What is being asked = In the rows below, count the lines that contain the word "many". Reply with the number alone.

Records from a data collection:
++++++++++

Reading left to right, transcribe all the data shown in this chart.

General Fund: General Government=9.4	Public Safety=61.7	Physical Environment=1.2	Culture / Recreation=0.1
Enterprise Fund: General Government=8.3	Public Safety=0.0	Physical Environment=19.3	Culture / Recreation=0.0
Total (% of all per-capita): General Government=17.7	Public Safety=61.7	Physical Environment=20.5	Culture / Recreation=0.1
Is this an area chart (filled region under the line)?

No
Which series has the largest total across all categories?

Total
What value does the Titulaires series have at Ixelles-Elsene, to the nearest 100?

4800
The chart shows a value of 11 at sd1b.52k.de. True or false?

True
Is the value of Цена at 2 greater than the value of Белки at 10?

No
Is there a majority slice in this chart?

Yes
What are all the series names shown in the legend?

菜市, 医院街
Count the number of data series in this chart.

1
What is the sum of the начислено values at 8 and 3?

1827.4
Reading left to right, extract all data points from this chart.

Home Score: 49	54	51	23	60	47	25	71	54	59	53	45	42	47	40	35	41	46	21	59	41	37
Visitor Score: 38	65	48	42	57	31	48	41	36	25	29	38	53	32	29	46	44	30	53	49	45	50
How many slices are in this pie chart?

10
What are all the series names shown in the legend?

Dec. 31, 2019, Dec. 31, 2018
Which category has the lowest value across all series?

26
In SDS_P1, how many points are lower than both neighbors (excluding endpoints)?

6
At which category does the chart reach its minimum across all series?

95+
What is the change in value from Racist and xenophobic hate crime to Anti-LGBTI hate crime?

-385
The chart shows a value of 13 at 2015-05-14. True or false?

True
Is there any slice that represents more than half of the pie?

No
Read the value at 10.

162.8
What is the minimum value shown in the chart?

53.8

++++++++++

Exercise result = 2